M. Ceglowski, A. Coburn, and J. Cuadrado. Semantic search of unstructured data using contextual network graphs. Preliminary white paper, National Institute for Technology and Liberal Education, Middlebury College, Middlebury, Vermont, 05753 USA, 2003. [url]
This paper describe the Contextual Network Graph, a technique that should solve some of the pitfalls of the latent semantic indexing, like the poor scalability of the singular value decomposition algorithm.
The authors offer an alternative interpretation of the term-document matrix (TDM), which is essentially a lookup table of term frequency data for the entire document collection.

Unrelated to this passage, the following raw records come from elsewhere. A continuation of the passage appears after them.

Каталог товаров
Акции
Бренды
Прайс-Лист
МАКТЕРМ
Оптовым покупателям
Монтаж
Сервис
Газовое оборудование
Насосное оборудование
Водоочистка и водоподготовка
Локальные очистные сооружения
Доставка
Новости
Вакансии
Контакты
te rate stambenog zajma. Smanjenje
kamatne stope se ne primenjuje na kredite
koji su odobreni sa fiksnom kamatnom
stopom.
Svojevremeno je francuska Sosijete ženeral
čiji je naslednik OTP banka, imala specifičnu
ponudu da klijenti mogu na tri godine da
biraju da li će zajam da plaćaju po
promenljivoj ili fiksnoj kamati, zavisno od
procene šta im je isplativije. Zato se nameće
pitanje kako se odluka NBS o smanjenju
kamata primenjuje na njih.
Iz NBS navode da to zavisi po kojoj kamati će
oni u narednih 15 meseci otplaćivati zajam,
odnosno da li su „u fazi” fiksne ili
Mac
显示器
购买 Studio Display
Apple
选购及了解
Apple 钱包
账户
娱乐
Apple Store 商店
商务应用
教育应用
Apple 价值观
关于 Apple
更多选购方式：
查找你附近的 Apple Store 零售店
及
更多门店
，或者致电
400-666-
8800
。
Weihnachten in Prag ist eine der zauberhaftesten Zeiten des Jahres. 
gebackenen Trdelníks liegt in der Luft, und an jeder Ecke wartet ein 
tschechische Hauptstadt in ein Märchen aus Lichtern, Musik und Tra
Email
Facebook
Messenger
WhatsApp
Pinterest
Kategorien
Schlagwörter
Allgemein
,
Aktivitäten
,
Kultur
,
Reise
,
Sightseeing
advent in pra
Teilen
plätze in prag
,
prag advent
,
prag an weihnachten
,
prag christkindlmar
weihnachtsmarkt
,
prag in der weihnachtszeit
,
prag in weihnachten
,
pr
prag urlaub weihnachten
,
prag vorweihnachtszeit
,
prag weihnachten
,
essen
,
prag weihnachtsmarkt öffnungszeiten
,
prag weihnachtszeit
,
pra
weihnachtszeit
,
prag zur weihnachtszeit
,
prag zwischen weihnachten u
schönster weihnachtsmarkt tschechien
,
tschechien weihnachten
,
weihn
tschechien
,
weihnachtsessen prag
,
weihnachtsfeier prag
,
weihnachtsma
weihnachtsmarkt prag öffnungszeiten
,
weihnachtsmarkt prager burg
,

In LSI this is interpreted as a high-dimensional vector space. Alternatively, this can be seen as a bipartite graph of term and document nodes where each non-zero value in the TDM corresponds to an edge connecting a term node to a document node. In this way, every term is connected to all of the documents in which the term appears, and every document has a link to each term contained in the document. The authors call this a contextual network graph.
This construct correspond to the intuition that documents that share many rare tems are likely to be semantically related.
Their idea is to use this representation to search a document collection energizing a query node and allowing the energy to propagate to other nodes along the edges of the graph based on a set of simple rules.
Their results show comparable results to an LSI search engine. In a 1981 dissertation at the University of Illinois, Scott Preece describes an almost identical technique under the name spreading activation search.